Sound familiar? Well if it doesn’t, you really haven’t been reading the retail press as diligently as might be advisable. And while the outlined modus operandi may sound like a possible way forward, it ignores one thing. If a business is not all that, then it’s probably not all that even with fewer stores. Add to this the fact that suppliers may well become a mite more cautious about giving a business of this kind credit and before a phoenix retailer knows it, it may be right back where it started - at the door of the administrator.
The point perhaps is that if a reborn business is to thrive, something has to be done to make the shops the kind of place that shoppers will wish to visit - rather than offering a beefed up (or otherwise) version of what was already there. There’s usually a pretty good reason why a business descends into administration and more usually than not it will be because it operates in the same way as others, but less efficiently, and its stores are not shopper magnets.
So what should and can be done? In the first instance, when closing stores, take a look at what they look like. Are they any different from the better performing branches? If the answer is no, and it usually will be in a chain operation, then perhaps it’s time to assess what is going to be done with the rump.
This need not involve huge amounts of money, but it should be aimed at making the stores better places to visit.

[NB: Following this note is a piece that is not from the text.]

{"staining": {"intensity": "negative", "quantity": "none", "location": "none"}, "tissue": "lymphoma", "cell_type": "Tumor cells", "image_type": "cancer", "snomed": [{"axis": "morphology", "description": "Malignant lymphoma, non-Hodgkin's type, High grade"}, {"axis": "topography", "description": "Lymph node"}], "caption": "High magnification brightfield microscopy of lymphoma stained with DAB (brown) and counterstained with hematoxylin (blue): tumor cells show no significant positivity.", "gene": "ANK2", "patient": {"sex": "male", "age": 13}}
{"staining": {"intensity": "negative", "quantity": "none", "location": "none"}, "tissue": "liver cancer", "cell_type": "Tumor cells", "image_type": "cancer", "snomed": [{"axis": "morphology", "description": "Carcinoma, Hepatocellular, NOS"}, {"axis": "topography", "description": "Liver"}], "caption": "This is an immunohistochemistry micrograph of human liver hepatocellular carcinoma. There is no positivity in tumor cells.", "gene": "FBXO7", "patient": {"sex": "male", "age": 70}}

If a tick can be put in the improved shops box, then consider how to do something about the stock. Trying to sell merchandise from a stockroom really won’t work, so concentrate on not overbuying - easily said, less easily achieved.
If neither of these look possible, then perhaps it’s time to start thinking about not trying to raise the dead. There is little point in throwing (other people’s) good money after bad. And if you’re looking for an example of all of this, think about a Scottish discount fashion retailer that has recently been repurchased by its owners.